Terminada la creación,
en la que deja su huella,
sale de sí mismo y hace al hombre
a imagen suya, semejante a Cristo.

Dios hace al hombre partícipe
de su Espíritu,
que perdió en el Jardín soñado para él,
en el que paseaban como dos enamorados
a la caída de la tarde, cuando la brisa besa el alma.
y que después le será nuevamente dado
cuando Jesús nos adentre en el corazón del Padre.

Es hermoso ver a Dios
dándose sin medida.
Nos dio la vida,
nos dio a su Hijo,
nos da su Espíritu.

Por Él nos hace partícipes
de su amor y
nos capacita para amar.
 
Él nos desvela el misterio profundo
de toda relación humana y divina.
haciendo de quien lo recibe
un espíritu alentado,
hasta el punto de olvidarse de sí y
vivir como don para los demás.

Los discípulos del Señor recibimos su Espíritu,
para continuar anunciando y
acogiendo la salvación,
que nos ha conseguido
con su muerte y resurrección.

El Espíritu no nos trae una verdad nueva,
ni una vida distinta
de la que el Señor ya nos ha conseguido.

No añade más a lo dicho y hecho por el Señor,
lo que sí hace es adentrarnos en el  corazón del Padre
y hacernos comprender lo que ya hemos recibido,
porque por nosotros mismos no somos capaces de ello.

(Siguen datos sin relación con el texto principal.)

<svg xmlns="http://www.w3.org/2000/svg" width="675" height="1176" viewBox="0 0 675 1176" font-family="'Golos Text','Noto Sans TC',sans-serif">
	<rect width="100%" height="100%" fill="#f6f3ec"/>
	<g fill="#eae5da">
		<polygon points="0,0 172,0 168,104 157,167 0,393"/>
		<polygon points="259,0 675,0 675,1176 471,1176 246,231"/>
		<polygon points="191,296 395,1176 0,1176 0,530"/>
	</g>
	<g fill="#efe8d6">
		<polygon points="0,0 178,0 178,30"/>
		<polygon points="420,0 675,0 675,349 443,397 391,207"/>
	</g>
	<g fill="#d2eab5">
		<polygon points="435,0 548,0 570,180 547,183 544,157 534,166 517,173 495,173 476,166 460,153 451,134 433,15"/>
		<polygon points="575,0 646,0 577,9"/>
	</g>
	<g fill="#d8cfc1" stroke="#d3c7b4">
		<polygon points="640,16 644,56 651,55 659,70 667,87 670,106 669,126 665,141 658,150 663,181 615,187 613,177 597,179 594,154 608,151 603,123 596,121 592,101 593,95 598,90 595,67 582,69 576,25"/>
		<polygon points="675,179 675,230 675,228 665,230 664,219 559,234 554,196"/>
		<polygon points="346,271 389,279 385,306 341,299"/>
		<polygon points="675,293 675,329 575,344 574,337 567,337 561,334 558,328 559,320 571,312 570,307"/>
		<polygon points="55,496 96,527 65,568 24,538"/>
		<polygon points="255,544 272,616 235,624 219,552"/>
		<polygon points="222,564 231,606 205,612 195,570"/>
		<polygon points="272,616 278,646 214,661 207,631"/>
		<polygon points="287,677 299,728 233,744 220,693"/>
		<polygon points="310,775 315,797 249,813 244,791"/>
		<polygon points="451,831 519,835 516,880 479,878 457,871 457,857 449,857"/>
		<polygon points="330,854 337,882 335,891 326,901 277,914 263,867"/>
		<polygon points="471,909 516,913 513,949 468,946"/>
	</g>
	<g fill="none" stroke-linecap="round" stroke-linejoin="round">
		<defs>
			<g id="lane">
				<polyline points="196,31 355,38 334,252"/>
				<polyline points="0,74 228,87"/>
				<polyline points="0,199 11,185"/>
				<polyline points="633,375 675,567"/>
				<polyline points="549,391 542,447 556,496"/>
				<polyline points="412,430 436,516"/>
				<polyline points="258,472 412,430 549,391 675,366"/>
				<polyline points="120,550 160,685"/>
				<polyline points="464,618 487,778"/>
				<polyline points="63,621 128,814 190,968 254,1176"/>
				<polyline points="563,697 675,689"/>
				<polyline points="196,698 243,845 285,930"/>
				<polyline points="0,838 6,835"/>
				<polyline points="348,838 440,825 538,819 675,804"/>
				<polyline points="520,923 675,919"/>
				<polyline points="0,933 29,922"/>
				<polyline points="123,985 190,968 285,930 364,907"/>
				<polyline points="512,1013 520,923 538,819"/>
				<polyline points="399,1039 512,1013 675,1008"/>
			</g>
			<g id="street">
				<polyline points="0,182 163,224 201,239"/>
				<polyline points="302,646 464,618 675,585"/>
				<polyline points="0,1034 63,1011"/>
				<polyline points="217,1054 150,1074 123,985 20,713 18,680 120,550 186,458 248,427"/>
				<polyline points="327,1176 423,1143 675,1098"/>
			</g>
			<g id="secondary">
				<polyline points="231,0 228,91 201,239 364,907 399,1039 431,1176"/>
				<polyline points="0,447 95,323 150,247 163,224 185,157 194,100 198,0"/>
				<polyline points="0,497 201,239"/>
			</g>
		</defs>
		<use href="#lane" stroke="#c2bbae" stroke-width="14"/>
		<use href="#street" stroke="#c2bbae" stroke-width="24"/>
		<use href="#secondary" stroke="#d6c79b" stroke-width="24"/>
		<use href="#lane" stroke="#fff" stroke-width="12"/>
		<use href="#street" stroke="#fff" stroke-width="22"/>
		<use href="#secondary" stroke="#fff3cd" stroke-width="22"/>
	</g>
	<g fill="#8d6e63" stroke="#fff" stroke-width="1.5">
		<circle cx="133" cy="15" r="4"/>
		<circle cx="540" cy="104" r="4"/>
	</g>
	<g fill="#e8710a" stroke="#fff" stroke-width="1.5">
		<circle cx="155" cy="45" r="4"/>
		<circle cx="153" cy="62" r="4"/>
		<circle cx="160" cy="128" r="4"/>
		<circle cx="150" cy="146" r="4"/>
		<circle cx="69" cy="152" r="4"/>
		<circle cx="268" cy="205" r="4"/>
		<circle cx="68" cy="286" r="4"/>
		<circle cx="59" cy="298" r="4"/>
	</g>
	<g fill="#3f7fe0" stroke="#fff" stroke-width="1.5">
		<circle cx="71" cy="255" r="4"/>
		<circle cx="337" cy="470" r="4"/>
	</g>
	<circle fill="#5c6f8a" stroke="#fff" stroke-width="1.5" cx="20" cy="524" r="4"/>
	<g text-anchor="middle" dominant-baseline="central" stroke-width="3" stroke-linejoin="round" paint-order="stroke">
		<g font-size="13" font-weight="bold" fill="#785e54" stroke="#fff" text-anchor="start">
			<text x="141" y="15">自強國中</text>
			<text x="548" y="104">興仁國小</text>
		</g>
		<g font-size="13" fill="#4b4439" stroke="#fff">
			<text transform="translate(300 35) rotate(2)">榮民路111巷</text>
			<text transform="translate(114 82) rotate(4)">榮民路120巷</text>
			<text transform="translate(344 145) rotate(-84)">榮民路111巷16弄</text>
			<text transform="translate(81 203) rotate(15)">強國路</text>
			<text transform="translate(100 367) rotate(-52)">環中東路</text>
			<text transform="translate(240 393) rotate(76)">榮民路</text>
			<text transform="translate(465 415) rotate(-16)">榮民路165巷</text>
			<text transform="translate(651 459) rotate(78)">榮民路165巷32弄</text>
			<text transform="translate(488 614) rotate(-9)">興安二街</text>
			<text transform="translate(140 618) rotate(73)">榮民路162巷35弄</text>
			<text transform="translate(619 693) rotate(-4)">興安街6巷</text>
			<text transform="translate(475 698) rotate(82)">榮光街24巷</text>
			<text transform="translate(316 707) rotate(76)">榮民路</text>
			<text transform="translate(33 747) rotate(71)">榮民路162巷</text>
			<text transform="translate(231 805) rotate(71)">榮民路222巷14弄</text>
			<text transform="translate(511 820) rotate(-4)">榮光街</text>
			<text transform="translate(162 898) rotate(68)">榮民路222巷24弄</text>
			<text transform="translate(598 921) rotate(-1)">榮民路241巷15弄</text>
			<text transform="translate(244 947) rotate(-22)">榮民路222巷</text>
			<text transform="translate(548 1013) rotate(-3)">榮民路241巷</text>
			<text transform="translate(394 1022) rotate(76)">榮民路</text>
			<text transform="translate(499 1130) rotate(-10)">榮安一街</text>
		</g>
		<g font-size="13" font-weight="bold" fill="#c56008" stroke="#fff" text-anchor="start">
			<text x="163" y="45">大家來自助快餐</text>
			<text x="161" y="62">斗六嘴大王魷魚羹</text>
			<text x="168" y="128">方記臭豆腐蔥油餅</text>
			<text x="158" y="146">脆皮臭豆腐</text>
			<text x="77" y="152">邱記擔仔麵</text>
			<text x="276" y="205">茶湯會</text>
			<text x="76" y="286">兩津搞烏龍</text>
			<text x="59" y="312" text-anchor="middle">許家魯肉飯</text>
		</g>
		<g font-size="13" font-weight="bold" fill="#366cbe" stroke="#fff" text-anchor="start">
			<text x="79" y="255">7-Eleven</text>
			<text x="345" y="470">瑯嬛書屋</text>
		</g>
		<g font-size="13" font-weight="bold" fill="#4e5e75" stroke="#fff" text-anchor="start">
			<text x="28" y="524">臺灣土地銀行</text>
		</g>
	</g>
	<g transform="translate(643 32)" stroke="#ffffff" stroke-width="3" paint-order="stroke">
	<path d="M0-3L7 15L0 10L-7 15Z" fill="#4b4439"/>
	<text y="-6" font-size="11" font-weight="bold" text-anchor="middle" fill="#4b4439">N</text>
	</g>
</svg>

Los apóstoles habían oído, hasta la pasión,
la enseñanza de Jesús,
pero no habían comprendido la verdad de la misma.
De los discípulos de Emaús de dice lo mismo:
“No lo conocieron mientras les hablaba
porque tenían todavía los ojos retenidos”

Será el Espíritu Santo quien
nos haga comprender con el corazón la palabra de Jesús,
su significado y, sobre todo,
nos hará experimentar el gozo de su presencia que
nos llevará a ver a los demás como hermanos.

Después de renunciar al Espíritu,
los hombres comenzaron a matarse y
la ruptura entre ellos fue un hecho.

Cuando acojamos a ese mismo Espíritu,
el entendimiento y la unidad será posible.